Bob makes some good points here. some are worthy of further comment; the young today complaining about the cost of supporting current retirees - as Bob points out the social contract those retirees had with their politicians was that they would be cared for in their dotage. The young today need to focus their angst against the politicians who squandered that income (remember Piggy Muldoon dipping in the the Govt Super fund?) that was supposed to cover this off, and National not paying into the Cullen fund that will pay for their retirement?

And multi-national corporations not paying tax on their operations in this (or any) country. A part of that social contract is the provision of infrastructure, as Bob mentioned, schools, roads, power etc. Multi-nationals benefit greatly in many ways from that infrastructure. Thus to allow multi-nationals to operate in anyway that allows them to avoid paying taxes here is a blatant breach of that social contract, and a betrayal of the very people who put our Government in office.

If you are a millionaire you do not need NZ Super. I do not mind pay taxes so super can be paid to elderly in need. But taking money from struggling young people to pay for holiday spending money for wealthy old people is obscene. Especially when those elderly received benefits over their life time that are no longer available to the young e.g. free tertiary education.

The article would be more interesting if it discussed the political power able to be exerted by a generation which has the majority of voters.

Frankly, anyone who is a millionaire can appear to be anything they like! That's how Google etc get away with paying targeted tax ( what they want). Universally paying the Aged Entitlement Pension recognises that fact ie: it's pointless trying to 'catch' the millionaires as for pension purposes, because there won't be any!

Wouldn't that logic apply to the dole and DPB?

Why not means test on the value of one's primary place (or places) of residence?

The problem is that one element of the social contract - the Pension - is discussed here, while another - housing - is not. The Pension is predicated on people having their own home mortgage free in their retirement. Previous generations and their governments contributed to home ownership through the use of government builds, land tax, cheap government leasehold land for new builds, cheap Housing Corp loans and other measures. This resulted in the high rate of home ownership achieved for Boomers.

Now we see the social contract being betrayed through the abandonment of affordable housing management for the speculative profit of the Boomer generation, while still expecting young Kiwis to fund the Boomers' in many cases completely unneeded pension (given their lottery ticket windfall).

The social contract has been broken.

As the article notes, Boomers will be net beneficiaries while young Kiwis will be net losers.

And young Kiwis are being admonished that this is how it should be and it's all the fault of smashed avocado (AKA The Antichrist) that most of them have never tasted.

I feel it is worse than that Rick. Most of this 'contract' is founded on unspoken expectations and rules; which differ from person to person.

Upshot being when Murray's 'contract' with piggy went belly up apparently Murray feels a third party who wasn't even in the original negotiation should be liable (the next generation). That is some funky contract law right there.

Our social contract is slowly collapsing under the combined weight of human envy, greed, selfishness, laziness, entitlement and jealousy.

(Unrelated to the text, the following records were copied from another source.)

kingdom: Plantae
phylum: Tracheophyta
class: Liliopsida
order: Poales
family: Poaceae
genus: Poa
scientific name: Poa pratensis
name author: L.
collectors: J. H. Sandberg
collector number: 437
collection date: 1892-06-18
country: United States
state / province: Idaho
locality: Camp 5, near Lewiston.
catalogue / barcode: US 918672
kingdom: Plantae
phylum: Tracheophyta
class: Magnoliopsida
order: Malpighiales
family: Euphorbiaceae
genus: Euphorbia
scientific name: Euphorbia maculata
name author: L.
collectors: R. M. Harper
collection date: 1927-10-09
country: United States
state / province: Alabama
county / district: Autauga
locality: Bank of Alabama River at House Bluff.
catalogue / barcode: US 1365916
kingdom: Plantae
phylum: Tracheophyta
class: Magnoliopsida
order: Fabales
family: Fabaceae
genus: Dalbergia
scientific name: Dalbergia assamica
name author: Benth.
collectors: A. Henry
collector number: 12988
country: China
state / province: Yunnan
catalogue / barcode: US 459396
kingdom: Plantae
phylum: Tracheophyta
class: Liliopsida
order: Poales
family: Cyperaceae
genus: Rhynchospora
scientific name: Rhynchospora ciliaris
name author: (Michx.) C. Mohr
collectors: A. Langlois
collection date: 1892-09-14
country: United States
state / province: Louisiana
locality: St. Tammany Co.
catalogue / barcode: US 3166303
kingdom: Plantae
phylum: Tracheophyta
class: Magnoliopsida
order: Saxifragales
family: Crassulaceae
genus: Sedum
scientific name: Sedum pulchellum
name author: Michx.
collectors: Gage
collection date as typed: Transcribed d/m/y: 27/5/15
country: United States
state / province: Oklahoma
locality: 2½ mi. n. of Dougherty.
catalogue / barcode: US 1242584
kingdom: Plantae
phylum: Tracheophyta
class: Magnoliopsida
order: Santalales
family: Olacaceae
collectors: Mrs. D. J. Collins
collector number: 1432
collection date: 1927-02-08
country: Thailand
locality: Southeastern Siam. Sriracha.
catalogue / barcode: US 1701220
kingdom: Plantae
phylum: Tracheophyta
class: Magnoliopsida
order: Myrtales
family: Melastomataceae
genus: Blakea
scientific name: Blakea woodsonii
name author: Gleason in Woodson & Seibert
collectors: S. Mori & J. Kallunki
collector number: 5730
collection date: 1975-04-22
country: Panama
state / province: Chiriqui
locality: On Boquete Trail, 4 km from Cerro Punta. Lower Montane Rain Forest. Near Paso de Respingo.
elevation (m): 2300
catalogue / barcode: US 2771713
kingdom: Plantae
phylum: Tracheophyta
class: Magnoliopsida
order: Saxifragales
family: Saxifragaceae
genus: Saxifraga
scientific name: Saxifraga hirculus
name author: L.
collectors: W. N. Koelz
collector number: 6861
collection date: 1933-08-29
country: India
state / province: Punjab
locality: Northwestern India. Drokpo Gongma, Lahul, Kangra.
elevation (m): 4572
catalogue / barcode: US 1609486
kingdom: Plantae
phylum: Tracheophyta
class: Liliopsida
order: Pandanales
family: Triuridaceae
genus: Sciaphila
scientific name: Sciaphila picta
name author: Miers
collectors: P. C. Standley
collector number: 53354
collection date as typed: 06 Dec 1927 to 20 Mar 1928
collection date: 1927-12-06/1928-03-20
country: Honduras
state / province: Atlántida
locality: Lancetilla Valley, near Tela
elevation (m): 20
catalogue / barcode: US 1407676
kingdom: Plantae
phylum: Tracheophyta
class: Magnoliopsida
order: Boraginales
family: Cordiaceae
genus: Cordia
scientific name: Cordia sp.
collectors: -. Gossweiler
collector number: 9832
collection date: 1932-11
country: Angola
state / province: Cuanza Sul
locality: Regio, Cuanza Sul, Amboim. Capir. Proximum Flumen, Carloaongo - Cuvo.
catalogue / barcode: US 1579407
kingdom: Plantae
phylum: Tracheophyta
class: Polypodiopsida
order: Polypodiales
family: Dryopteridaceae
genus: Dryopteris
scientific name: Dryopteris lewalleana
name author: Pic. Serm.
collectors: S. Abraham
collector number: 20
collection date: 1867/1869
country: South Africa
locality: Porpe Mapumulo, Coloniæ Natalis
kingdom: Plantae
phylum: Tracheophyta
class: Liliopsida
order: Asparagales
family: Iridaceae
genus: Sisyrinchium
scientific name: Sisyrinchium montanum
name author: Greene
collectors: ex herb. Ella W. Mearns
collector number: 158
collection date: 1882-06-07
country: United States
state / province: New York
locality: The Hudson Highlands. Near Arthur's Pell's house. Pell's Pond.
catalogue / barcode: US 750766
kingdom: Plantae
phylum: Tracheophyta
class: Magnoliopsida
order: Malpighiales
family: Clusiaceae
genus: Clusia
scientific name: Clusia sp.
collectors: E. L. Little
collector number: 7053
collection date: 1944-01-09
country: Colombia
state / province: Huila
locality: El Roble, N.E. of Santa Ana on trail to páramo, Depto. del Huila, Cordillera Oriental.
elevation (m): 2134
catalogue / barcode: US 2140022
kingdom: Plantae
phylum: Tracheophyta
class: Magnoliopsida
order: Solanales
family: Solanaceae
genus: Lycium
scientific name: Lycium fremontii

Some interesting and valid points. But I would like to pose a single question:

What happens if/when the social contract changes?

I think we can see that happening now in the form of pensions, etc... My "social contract" clearly will not include pension when I hit 65. I started my working life when the retirement age was 65. 20 years later that age has now gone up (is that a new social contract?). I am sure it will go up again in the 30 years I have left at work.

Maybe we should do a pro-rata calculation for each "social contract" we hold.

Houston ..It seems we may have a problem

World’s Major Economies to Come up $400 Trillion Short on Retirement Savings by 2050 ...
https://www.bloomberg.com/news/articles/2017-05-26/retirement-savings-ga...

Nice article, Bob.

It's good to have contributors with such in-depth understanding and long experience.

Makes it easier for people like me to make sense of the world!